Some people come out simply surrounded by an aura of energy that clings to them like water from the lake from which they've just emerged. They don't glide into a room unseen or mingle inconspicuously with other guests. Their very personalities are infused with life and blood and vividness. My guest is of this ilk. I shall call her Auntie Liz, because this is what I've always called her, though she is not related to me by blood.
Energy glows vividly in her face. Bright eyes, tight curls and the sort of natural large pink cheeks that children like to paint on pictures. Her voice is penetrating and clear, slightly clipped, tempered by a smattering of newly-inherited raw Cumbrian vowels. It can reach the end of a Rugby pitch without changing key, bringing dogs and small boys to heel. For this is the voice of Matron, the House Master's wife at a small public school in West Cumberland, which dominated the tiny village of St. Bees in which I grew up.
Although brought up in a different world to us there were no airs and graces to her. A life dedicated to Nursing in one form or another had cut through to the practical. And, although her children were often away at boarding school whilst we went to the ordinary village primary school, the two families were very close. Uncle Tony was the Latin Master at the school, and often away in his own little world in the clouds. Two more different people it would be hard to find. He was the Yin to her Yang.
We spent holidays together on Cornish beaches and tramped up snow covered hills in the Lakes 'for fun'. There was no getting out of it. We didn't stop to argue. You didn't. There was great command in everything she said and we all just fell into line. But she was great fun too and demanded as much from herself as anyone else. She never appeared tired or unwilling, whatever the weather. Everything was an adventure, drummed into something greater than a few sandwiches by a boggy stream.
For a child who didn't inhabit that kind of closeted world of an English Public School, we spent a fair bit of time in it. It was there that I saw my first film, at the tender age of four. Whilst most people's parents were taking them to watch 'Bambi' or 'Cinderella' mine took me to see a Foreign Art film without any words in which the central character - a red balloon - is on the run for the entire film, eventually meeting his demise in a rather deflating ending. I have been traumatised ever since.
We went swimming in the school pool, tramping all over the Rugby pitches and feeding the Pony in the field. Inside was even better.
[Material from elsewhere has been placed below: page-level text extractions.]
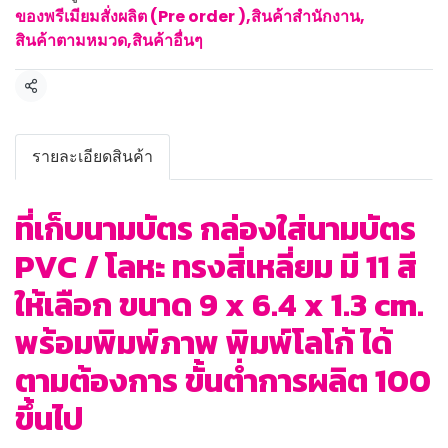
ของพรีเมียมสั่งผลิต (Pre order )
,
สินค้าสำนักงาน
,
สินค้าตามหมวด
,
สินค้าอื่นๆ
แชร์
รายละเอียดสินค้า
ที่เก็บนามบัตร กล่องใส่นามบัตร
PVC / โลหะ ทรงสี่เหลี่ยม มี 11 สี
ให้เลือก ขนาด 9 x 6.4 x 1.3 cm.
พร้อมพิมพ์ภาพ พิมพ์โลโก้ ได้
ตามต้องการ ขั้นต่ำการผลิต 100
ขึ้นไป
Few get to see the inner workings of these large old school buildings with their dumb waiter lifts that we dared each other to climb into, which took food from the kitchens to the Master's flat and piles of freshly ironed sheets. But my favourite place of all was the basement where the enormous washing proceedings took place. A maze of tunnels and huge overhead pipes,of heat and steam all drenched in a fog of washing soda.
It was down here that I first held the tiniest of little black fur balls in my hands. All nose and feet, eyes firmly closed with a tiny whip of a tail. I was seven years old, holding the tiny wriggling two day old mass that was to be my childhood companion, Luckie, with infinite care and gentleness. It was a moment. Auntie Liz's dog Sally watched me carefully, never happy until her puppies were all returned. As the days grew longer we would walk the dogs regularly along the beach and up the headland to look at the view. Sometimes, on a clear day, you could see as far as the Isle of Man.
Famous only for being one end of the Coast to Coast walk, and a certain schoolboy by the name of Rowan Atkinson (who my mum regularly picked up on arduous cross country runs and deposited a little closer back to base), the tiny village has remained virtually unchanged. Framed by the old red sandstone school buildings and the church tucked behind the Dandy walk, it nestles in a valley leading down to the sea. I went back a couple of years ago, expecting to see the sort of increase in housing and change of use you find everywhere, but found only a handful of houses more built over the last thirty years, and everything else as untouched as if it were yesterday. There is a strange timelessness to this that shouldn't be, somehow, and it unnerves me and I'm not quite sure why. As if, it is here and I am not.
The main village itself is built of the same degrading pink sandstone as the school. It rubs off to the touch. Main Street, where we rented a house whilst ours was being built, is a wind of cottages with heavy stone mullions painted in black on white, or perhaps brown on white . 'The Funny house', as we called it, was a tiny mid-terrace cottage in which one of the front rooms was used as a Bank several days a week. I was small then, my brother and sister even smaller. Mum would bundle us up with my brother in the large carriage pram, my sister on top and me trailing behind, and march us up the road to Frank Irving's shop for slices of ham and packets of cereal.
All in all, we ate a lot of home cooked food and cakes, compared to other people it seemed. So it was always a great treat to stay at Auntie Liz's for tea whilst my mother was busy elsewhere. I would be allowed to sit and watch TV and have my tea on a tray (something which was unheard of at home). Auntie Liz was busy, busy. She didn't have time to cook. Meals came from the school kitchens and cake out of a packet. There would be Battenburg and French fancies with their pastel fondant coverings, jaffa cakes and a line of crisp chocolate wafer fingers. And somehow, however nice the homemade scones and Victoria sponges back at home, there was something nicer for a child in all these treasures slipped out of packets with their gold writing and coloured foil and slipped onto a plate.
But my favourite image of all, which seems to sum up everything to me about Auntie Liz, is of her on the beach in Cornwall. Uncle Tony is trying to sleep in a deckchair, my mum is busy with her cine camera. Auntie Liz erupts from the sea in a large child's swimming costume with a flippy skirt and a rubber swimming hat with flowers on clamped to her head. She is carrying a six foot blue inflatable sausage and jumps over the waves, in as much as her comfortable matronly curves will allow, and chases us children up the beach like a ten year old, whooping like a Red Indian.
She sits here now, at the table, her napkin on her lap, tucking in with gusto. Age doesn't seem to have slowed her down much and her conversation is just as bright. A force of life, one might say.